Life For God attempts to serve God with everything we have. This might look good, but our mission and the purpose we find for ourselves is more important than the actual God that we claim to be serving.
The problem I have with the first half of the book where it describes the negative postures is that it ends up giving examples and mischaracterizing a significant part of the church. I get the point, and yes all of these postures are both posible and real in the Evangelical world. But the reality is that most of the people he cites have a much more nuanced view of God than what he is showing. Often Jethani does not use names, but as a fairly well read person, I usually know exactly who is being referenced.
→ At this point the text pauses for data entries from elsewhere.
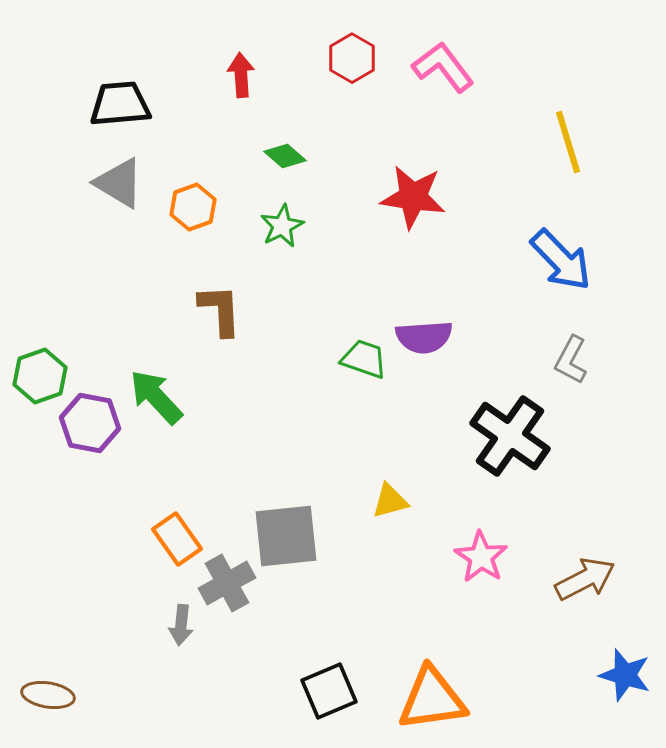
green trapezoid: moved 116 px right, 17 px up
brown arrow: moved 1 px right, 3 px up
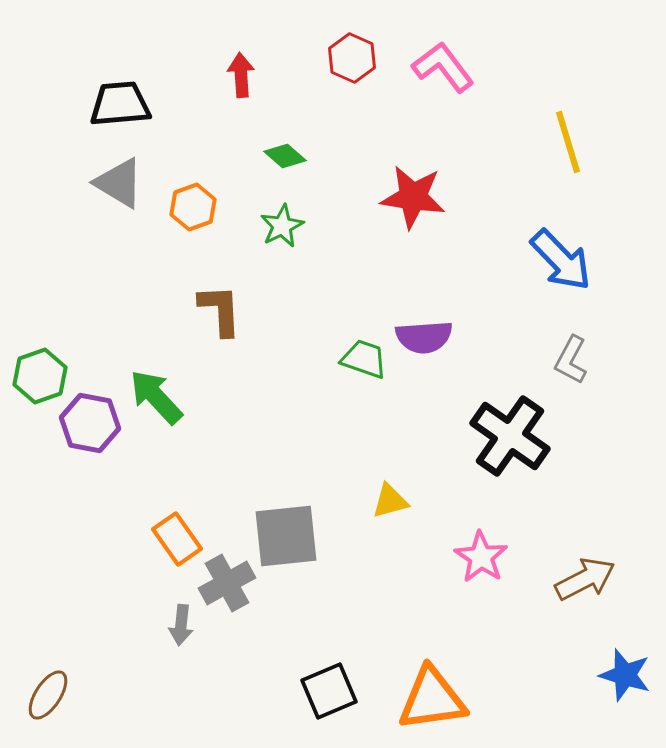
red hexagon: rotated 6 degrees counterclockwise
brown ellipse: rotated 66 degrees counterclockwise
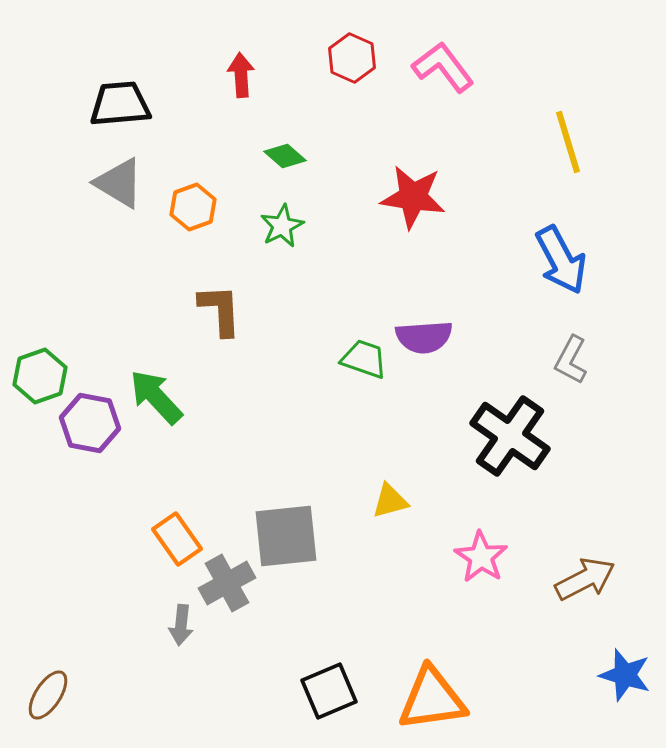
blue arrow: rotated 16 degrees clockwise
So in the chapter about living Over God, my pastor, Andy Stanley, is referenced without being named. Jethani, an editor at Leadership magazine, cites an interview with Stanley where Stanley is asked about what is Christian about the leadership principles that Stanley teaches and uses to lead Northpoint.* Stanley said that mostly, he just uses good leadership principles that are not particularly Christian. Stanley thinks that there is no reason that just because you have a church, you should have bad leadership principles. The problem is that while Jethani is not taking the ideas out of context, he is giving a slanted view of the church and Stanley.** Do I think that there is a potential for people to fall into the Over God trap, absolutely! In fact, in my review of Andy Stanley’s last book, I comment on the fact that without more context the book could just be a self help book. But I also hear sermons week after week and know that while some people will fall into this trap, Stanley, and the rest of the church leadership, are not teaching the trap, but teaching the With God posture. The problem is more the socio-economic status of the church. Because it is primarily a well off suburban church, many of the people in the church can get alone just fine without God. Many of them probably do life a Life Over God, at least part of the time.
I could do a similar explanation of the other three false postures. They are really caricatures of reality. There is value in trying to show the reader where not to go wrong, but overall I was just not all that happy with the whole first half.
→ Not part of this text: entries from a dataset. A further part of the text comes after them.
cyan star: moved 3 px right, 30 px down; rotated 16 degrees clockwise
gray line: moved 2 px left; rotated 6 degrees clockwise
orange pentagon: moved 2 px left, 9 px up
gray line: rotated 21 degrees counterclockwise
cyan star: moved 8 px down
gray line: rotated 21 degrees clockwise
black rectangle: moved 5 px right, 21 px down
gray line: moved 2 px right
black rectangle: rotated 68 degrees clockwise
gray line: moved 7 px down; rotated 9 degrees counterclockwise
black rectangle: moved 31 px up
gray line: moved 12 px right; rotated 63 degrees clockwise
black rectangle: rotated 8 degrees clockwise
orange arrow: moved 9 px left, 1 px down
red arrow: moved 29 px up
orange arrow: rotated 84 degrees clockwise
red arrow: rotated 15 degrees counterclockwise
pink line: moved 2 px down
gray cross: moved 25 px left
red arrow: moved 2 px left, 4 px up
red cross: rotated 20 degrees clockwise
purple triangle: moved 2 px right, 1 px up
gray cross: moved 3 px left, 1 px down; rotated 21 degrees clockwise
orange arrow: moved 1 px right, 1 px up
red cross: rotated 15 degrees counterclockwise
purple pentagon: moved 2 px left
When Jethani gets to describing the With God posture, it could be caricature as well, but it is not, it is much more throughly developed. The With God postures is about a relationship with God. Yes we want to serve God and we graciously accept God’s provision and follow God’s commands, but we do those things as part of a relationship.
One of the most important focuses of this section is the discussion of fear and control.
But the LIFE WITH GOD posture departs from the other forms of religion because it accepts this simple fact: control is an illusion. No amount of control will ever be enough to ensure our safety, and no amount of control will ever remove our fears. In addition, whatever comfort we do gain through control is little more than a placebo effect. We are fooling ourselves into believing we are safe when in fact we are not.
I do think that fear is a very real problem in the church, one that is solved by a better understanding of living With God. Too often Christians’ fears are actually encouraged by pastors. But as Dallas Willard is quoted in the book as saying, “This present world is a perfectly safe place for us to be.”
The best summary of the book is a quote by Os Guinness (with follow up thought by Jethani), ” ‘First and foremost we are called to Someone (God), not to something (such as motherhood, politics, or teaching) or to somewhere (such as the inner city or Outer Mongolia).’ In other words, it is not our circumstances or behaviors or radical decisions that give our lives meaning and hope, but our unity with God himself.”
At the end of the book is an appendix with descriptions of spiritual disciplines. These are helpful (and seem to be in virtually every book I am reading lately.) Overall I am glad I read the book. There was good food for thought. I wish the first half was a bit better, but the second half did make up for it.
This book was provided by the publisher for purposes of review.
*This is my paraphrase, not the actual quote from either the book or the magazine interview.
**Jethani also does not mention general revelation, which is a concept that I think underlies Stanley’s concept of leadership principles.